Advertisement

Büyüme rakamları beklenenden düşük geldi. Ekonomiyi istihdam ve kalkınma göstergeleriyle izleyenlerin moralleri biraz bozuldu. Son çeyrekte yüzde 5 civarında büyüme olmazsa yıl sonunda OVP hedefi tutmaz. Büyümenin iki öncü göstergesi de bu yorumu destekliyor. Sanayi imalatı verileri beklenenden hızlı düşüyor. Yanı sıra ödemeler dengesi rakamları da büyüme dostu değil.

FİNANSMANI BOZULUYOR
Cari açıktaki azalış devam ediyor. Ekim ayı itibarıyla 2 milyar doların altına düştü. Buna karşılık finansman kalemleri geçen yıldan farklı seyrediyor. Doğrudan yabancı sermaye girişleri 2011 'in ilk on ayına göre düşmüş. Finansman gereğinin azalmasının bir sonucu gibi görülebilir. Ancak aynı gelişme hisse senedi ve kamu borç senetlerinde görülmüyor. Oradaki girişler geçen yılın aynı döneminin iki katı daha fazla. Özellikle kamu kâğıtlarına yapılan 24 milyar dolarlık yatırım dikkat çekiyor. Hangi tanımla bakarsanız bakın sıcak para girişi ekonominin döviz ihtiyacından fazla. Böylelikle Merkez Bankası rezervlerine 22.6 milyar dolar eklemiş.
Özetlemek gerekirse dışarıdan gelen kaynak büyüme değil yabancı yatırımcı dostu.
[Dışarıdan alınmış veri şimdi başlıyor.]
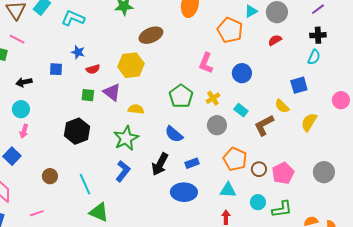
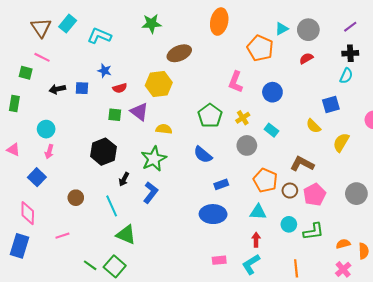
black arrow: (24, 82) -> (57, 89), moved
brown L-shape: (264, 125) -> (302, 164), moved, turned 55
black arrow: (160, 164) -> (124, 179), moved, size x0.6

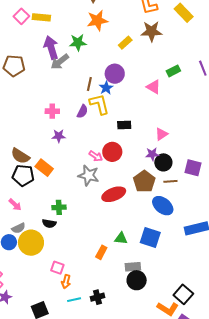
Gelelim büyüme rakamlarına. Öncelikle açığa kavuşturulması gereken bir soru var. Altın ihracatının büyümeye katkısı ne kadar? Bu konuyu gündeme getirmek istememin nedeni, Kalkınma Bakanlığı-'nın Ankara Milletvekili Bülent Kuşoğlu'nun soru önergesine verdiği cevap. Bakanlık aynen şöyle demiş: "2012 yılının ilk çeyreğinde altın ihracatındaki artışın GSYH artışına katkısı 0.42, ithalattaki azalmanın katkısı ise 0.24 puan olarak hesaplanmıştır. Buna göre, 2012 yılının ilk çeyreğinde büyümeye altın dış ticaretinden kaynaklanan toplam katkı 0.65 puan olmaktadır. Net altın ihracatının büyümeye pozitif katkısı olabilmesi için bunun kaynağının yurtiçi üretim olması (katma değer yaratması) gerekmektedir. Altın ihracatının büyümeye katkısı hesaplanırken bu varsayım yapılmıştır."
Bu hesaplar ilk üç ay için. Umarım Kalkınma Bakanlığı; Ali Babacan'ın, İran'a giden altının ihracat değil, ithal edilen doğalgaz ve petrol için yapılan ödeme olduğunu açıklamasından sonra, yılın kalan dönemi içinde bu hesabı tekrar yapar ve açıklar. Bizde yüzde 2.6'lık büyüme nereye düşer anlarız.

HANEHALKI PAY ALAMIYOR
Kanımca büyüme rakamları üzerinde durulması gereken daha önemli konu hanehalkının tüketimindeki azalma. Bu yılın ilk dokuz ayında insanlar tüketememiş. Benzeri gelişme 2001 ve 2009 yıllarında da görülmüş. O yıllar kriz yılları. Özel sektörün harcamalarında da düşüşler görülüyor. Reel olarak yatırımlarda azalma var. Büyümeyi kurtaran kamu harcamaları ve ihracat. Kamunun 2012 bütçesinde başlangıç ödeneklerine göre 13 milyar lira daha fazla harcama yapmayı planladığını biliyoruz. Bu bağlamda oradan gelen katkı bekleniyordu. İhracatın katkısı ise yukarıdaki "altın ihracatı-ithalat ödemesi" konusunun açığa kavuşmasıyla daha netleşecek. Büyüyen ekonomide insanlar harcamalarını çoğaltamıyorsa refahtan pay alamıyorlar demektir. Diğer bir deyimle ekonominin büyüdüğünden bahsederken, aileler daha az tüketebiliyorlar. O zaman bu büyümenin faydası kime? Hanehalkı tüketemiyor, reel sektör yatırım yapamıyorsa büyüme rakamı üç olmuş beş olmuş ne fark eder. İnsanların tüketimlerini azaltmalarının en etkin nedeni gelirlerinin artmaması. Tüketebilmek için borçlanmak zorundalar. Karar vericilerin önünde iki seçenek var. Hanehalkının harcanabilir gelirlerini yükseltmek ya da daha fazla borçlanmalarına yardımcı olmak için TCMB faizlerini düşürmesi. Ben siyasilerin ikinciyi seçeceklerine inanıyorum.